Река под пролетами все так же бурлит и клокочет, но на этот раз как-то по-особенному – словно она теперь отдельное измерение, текущее вопреки времени и размывающее границы между прошлым и будущим. Ее волны все больше чернеют, как и погружающееся в копоть сумерек стеклянное небо. Едва колышащий тросы ветер постепенно стихает и сходит на нет, как если бы все снова замерло перед моментом истины…
И тут я вижу то, что повергает меня в невероятнейший ступор, выбивая почву из-под ног и переворачивая все мое представление о себе и реальности: перила целы! Они не заменены, не отреставрированы и не поставлены обратно. Нет! Эти ржавые пыльные штуки целы и невредимы, будто их сто лет никто и не трогал! Как!?
Ошарашенный, проношусь вдоль всего моста, ощупывая и оглядывая каждый пролет. Делаю это еще раз. Перевожу дыхание и снова осматриваю каждую опору, каждый поручень и каждый мать его прут, не веря собственным глазам и не понимая, как такое возможно! Неужели в ту ночь мне все приснилось?
– Не все. – Говорит Натали, поднимая ворот, закуривая и подходя ближе. – Разве я похожа на сон?
Шаг третий
– И вы снова ее увидели? – Крис отходит от окна, надевает обратно очки. – Так же реально, как наяву?
Комната похожа на кабинет доктора Фрейда, в котором не наводили порядок со времен кокаиновой лихорадки: книжные полки завалены до отвала и кажутся провисшими под тяжестью кирпичей, а рабочего стола под грудами журналов и вовсе не видно. Покрытые слоем пыли жалюзи выглядят черными, хотя панели по краям говорят об их истинном бежевом цвете. Узор на линолеуме почти стерся, остатки рисунка выцвели, и теперь расшифровать, что на нем было изображено, не смог бы даже сам Роршах. Удивительно, насколько творящийся в кабинете бедлам может не соответствовать характеру его хозяина.
Крис Хантер педантичен до мозга костей, и я не помню, чтобы встречал кого-то дотошней, чем он. Сукин сын каждую встречу выглядит так, словно явился прямиком из каннского кинофестиваля – кашемировый костюм, зализанные тоннами геля волосы, «Вашерон Константин» с серебряным циферблатом, золотые запонки, перстень с камнем – все в его стиле настолько же дорого, насколько сердито. Даже в заостренных чертах лица есть нечто такое строгое и одновременно «ювелирное», отчего кажется, что его внешние данные служат дополнением к костюму, хотя должно бы быть наоборот.
– Вам нужно лечь в больницу, – он смотрит на меня, как на новоиспеченного пациента Тонтона, и я невольно начинаю жалеть, что обратился к нему за помощью, – я серьезно. У вас острый психоз, и здесь никакие психотерапии не помогут.
– А как же релизергин? – Спрашиваю, а сам думаю – нужна ли мне эта дрянь? Толку от нее никакого, кроме легкого подъема настроения, и то лишь на первые несколько часов.
– Это мощное средство, и если даже оно бессильно, тогда дело за госпитализацией. – Крис садится за стол, и я все больше убеждаюсь, что это не его кабинет – уж больно силен контраст между его прикидом и беспорядком вокруг. – Тем более, с сегодняшнего дня я не смогу давать его вам в том количестве, каковое требуется для купирования психотических явлений.

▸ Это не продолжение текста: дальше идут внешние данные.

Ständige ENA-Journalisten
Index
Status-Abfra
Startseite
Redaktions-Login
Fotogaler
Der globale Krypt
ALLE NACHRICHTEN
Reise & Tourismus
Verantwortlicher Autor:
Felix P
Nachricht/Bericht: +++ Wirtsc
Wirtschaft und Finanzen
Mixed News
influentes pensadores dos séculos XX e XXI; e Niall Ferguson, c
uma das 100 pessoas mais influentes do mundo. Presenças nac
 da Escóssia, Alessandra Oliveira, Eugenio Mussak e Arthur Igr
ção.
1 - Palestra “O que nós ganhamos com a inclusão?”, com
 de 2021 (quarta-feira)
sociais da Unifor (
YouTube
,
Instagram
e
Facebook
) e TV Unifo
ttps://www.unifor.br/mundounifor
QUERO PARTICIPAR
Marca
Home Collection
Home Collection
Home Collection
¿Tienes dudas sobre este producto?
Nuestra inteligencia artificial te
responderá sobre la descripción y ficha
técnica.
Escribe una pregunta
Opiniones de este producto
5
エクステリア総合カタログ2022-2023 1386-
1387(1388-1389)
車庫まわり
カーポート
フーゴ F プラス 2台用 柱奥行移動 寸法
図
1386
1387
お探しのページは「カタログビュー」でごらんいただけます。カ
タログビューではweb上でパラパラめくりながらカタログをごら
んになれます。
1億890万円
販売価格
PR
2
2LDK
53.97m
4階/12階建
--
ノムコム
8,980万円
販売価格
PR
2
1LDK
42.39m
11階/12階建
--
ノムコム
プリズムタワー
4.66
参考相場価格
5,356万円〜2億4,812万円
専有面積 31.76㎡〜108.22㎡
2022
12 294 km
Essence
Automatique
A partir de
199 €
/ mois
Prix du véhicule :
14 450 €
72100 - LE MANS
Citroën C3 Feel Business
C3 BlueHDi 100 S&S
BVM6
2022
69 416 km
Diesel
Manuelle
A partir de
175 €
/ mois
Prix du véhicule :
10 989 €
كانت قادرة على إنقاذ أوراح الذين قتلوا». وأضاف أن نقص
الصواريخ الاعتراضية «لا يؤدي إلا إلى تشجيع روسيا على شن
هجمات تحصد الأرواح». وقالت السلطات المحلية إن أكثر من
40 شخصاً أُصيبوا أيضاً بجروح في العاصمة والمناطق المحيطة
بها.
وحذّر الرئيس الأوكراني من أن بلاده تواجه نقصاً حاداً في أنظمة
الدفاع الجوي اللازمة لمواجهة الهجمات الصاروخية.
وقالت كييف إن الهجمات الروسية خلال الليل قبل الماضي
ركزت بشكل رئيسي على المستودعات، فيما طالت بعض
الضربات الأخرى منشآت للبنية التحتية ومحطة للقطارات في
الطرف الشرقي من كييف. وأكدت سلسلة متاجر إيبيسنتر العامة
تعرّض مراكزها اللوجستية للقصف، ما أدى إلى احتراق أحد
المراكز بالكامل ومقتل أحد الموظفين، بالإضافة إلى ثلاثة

– Почему? – Спрашиваю, продолжая ломать голову над тем, могу ли на самом деле доверять ему? Ведь по всему видно – это его временное, «сиюминутное» рабочее место, а значит не исключено, что он готов в любой момент все бросить и свалить к чертям…
С другой стороны – разве можно судить о человеке по его внешности, уподобляясь пройдохам вроде Люси Кэролайн? Похоже, у меня начинается самая настоящая паранойя, и если подумать, в этом нет ничего удивительного – в конце концов, месяц назад я совершил убийство, причем настолько хладнокровное и продуманное, что сама мысль о нем едва укладывается в голове.